■ **QUOTED PASSAGE**:
[CUDA] PagedAttention: use exact max_query_len on FA path by elwhyjay · Pull Request #28409 · microsoft/onnxruntime

elwhyjay · 2026-05-08T04:58:24Z

Description

Fix the FA dispatch path of PagedAttention to use the host-computed actual maximum new-query length per batch instead of the older token_count - batch_size + 1 heuristic. The same value is used for both mha_varlen_fwd (params.seqlen_q) and the rotary kernel grid.

With the exact host-computed maximum:

The rotary kernel grid is large enough to cover the true per-batch maximum, so no Q/K token is dropped from rotary.
mha_varlen_fwd always sees a positive, accurate seqlen_q, so its grid.x = ceil(params.seqlen_q / kBlockM) covers all query tokens (no silent drop at kBlockM=64 boundaries) and is never invalid (no CUDA error 9).

The MEA path already used data.max_query_len (host-computed in paged_attention.cc) from #28200. This PR moves that host computation out of the MEA-only block so FA also sees the exact value, and the FA dispatch reads the same data.max_query_len.

Motivation and Context

This is a follow-up to #28200. The MEA dispatch path was fixed there; the FA dispatch path uses the same heuristic and has the same root cause.

■ **DATA EXTRACT**:

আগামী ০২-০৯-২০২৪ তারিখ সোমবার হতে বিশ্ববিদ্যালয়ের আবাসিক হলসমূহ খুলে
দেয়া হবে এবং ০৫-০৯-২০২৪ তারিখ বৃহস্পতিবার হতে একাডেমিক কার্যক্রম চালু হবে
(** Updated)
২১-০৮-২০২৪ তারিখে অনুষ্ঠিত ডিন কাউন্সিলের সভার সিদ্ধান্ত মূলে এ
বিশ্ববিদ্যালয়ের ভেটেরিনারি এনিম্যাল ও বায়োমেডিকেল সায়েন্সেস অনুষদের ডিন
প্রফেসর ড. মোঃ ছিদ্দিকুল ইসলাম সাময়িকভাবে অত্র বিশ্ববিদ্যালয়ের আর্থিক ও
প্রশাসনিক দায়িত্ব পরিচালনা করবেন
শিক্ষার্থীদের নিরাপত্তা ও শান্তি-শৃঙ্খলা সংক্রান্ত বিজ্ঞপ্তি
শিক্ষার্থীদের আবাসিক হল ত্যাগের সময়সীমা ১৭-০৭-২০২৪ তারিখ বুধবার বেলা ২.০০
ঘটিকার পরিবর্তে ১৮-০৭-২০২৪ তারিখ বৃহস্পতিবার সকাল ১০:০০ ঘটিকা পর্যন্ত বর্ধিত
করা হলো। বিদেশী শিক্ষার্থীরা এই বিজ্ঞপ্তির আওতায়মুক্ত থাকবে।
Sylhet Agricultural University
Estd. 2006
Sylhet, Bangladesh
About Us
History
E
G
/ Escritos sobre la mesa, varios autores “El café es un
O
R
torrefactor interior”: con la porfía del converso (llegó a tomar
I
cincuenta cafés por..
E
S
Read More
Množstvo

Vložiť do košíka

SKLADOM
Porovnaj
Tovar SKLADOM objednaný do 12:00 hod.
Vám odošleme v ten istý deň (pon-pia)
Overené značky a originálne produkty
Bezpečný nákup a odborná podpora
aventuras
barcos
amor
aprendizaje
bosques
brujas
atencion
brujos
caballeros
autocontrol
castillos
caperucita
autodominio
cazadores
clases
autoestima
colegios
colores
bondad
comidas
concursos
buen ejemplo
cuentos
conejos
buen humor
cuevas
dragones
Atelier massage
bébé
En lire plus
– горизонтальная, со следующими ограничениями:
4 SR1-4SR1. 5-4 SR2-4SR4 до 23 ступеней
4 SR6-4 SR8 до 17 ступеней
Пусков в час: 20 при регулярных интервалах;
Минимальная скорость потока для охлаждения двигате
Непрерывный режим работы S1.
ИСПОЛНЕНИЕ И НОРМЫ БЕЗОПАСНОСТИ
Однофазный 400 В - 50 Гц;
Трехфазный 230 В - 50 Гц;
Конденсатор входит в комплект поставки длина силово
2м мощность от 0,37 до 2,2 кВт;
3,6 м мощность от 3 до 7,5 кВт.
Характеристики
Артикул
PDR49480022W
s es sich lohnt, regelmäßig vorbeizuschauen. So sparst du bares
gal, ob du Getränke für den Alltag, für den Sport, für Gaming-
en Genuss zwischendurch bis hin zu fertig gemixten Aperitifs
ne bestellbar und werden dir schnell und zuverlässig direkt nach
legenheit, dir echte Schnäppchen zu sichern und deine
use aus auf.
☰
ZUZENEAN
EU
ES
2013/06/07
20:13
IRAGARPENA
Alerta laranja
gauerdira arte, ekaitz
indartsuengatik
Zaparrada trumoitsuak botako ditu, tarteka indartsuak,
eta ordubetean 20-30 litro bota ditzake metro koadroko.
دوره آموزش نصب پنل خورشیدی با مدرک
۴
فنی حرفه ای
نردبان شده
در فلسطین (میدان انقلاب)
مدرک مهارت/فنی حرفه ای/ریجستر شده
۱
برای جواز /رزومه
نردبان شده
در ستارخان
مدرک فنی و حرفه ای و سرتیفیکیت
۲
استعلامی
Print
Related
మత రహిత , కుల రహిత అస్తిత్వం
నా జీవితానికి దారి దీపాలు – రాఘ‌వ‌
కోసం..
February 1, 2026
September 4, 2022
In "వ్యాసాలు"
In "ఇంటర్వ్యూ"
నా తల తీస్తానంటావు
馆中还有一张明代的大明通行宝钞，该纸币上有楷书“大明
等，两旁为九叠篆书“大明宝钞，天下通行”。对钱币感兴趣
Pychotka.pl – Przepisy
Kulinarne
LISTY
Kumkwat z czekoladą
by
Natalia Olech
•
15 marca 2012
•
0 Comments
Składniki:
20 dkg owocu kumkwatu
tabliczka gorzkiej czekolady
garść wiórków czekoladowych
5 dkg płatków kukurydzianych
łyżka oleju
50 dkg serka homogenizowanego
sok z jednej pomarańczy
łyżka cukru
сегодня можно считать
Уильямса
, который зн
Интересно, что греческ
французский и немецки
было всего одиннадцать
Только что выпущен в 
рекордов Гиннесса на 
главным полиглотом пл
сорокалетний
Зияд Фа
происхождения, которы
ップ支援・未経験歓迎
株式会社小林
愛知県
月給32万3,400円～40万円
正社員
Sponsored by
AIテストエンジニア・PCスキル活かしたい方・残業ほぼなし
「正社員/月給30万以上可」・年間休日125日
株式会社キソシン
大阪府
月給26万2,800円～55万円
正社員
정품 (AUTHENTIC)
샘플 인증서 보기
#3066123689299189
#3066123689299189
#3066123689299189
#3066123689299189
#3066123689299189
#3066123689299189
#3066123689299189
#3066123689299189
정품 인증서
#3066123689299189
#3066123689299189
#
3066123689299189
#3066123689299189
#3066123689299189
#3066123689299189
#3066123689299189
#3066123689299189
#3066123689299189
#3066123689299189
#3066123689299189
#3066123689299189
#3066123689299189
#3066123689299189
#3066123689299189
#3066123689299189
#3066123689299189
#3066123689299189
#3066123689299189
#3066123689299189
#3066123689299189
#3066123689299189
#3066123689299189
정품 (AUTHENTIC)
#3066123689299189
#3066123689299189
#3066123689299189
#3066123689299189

■ **TASK INSTRUCTIONS**:
Continue the pull request description on the PagedAttention fix from where it stops.

■ **RESULT FOR THIS TASK**:
In paged_attention_impl.cu, the FA path computed:

    const int max_query_len = token_count - batch_size + 1;

This value was passed to mha_varlen_fwd as params.seqlen_q and also used as grid.x for LaunchRotaryEmbeddingKernel. The formula assumes each batch has at least one new token, which is not enforced by the op input.

Three failure modes from the same heuristic underestimation:

Rotary silent drop — lens=[10, 0, 0, 0]. heuristic = 10 - 4 + 1 = 7, real max = 10. Tokens at positions s=7,8,9 in batch 0 are not rotated.
FA grid silent drop at kBlockM=64 boundary — lens=[65, 0]. heuristic = 64, real max = 65. mha_varlen_fwd launches with grid.x = 1 but the 65th query token needs grid.x = 2.
Non-positive heuristic — lens=[10, 0, ..., 0] with batch_size = 16. heuristic = 10 - 16 + 1 = -5. The value reaches mha_varlen_fwd as params.seqlen_q, and the FA launch fails with CUDA error 9 (invalid configuration argument).

Tests

New test class TestPagedAttentionRotaryZeroTokenRegression:

test_fa_rotary_zero_token_first_batch — lens=[10,0,0,0]. Rotary silent drop reproducer.
test_fa_rotary_zero_token_mixed — lens=[0,7,0,3].
test_fa_rotary_zero_token_large_batch — lens=[10, 0×15] (batch_size=16). Negative-heuristic CUDA error 9 reproducer.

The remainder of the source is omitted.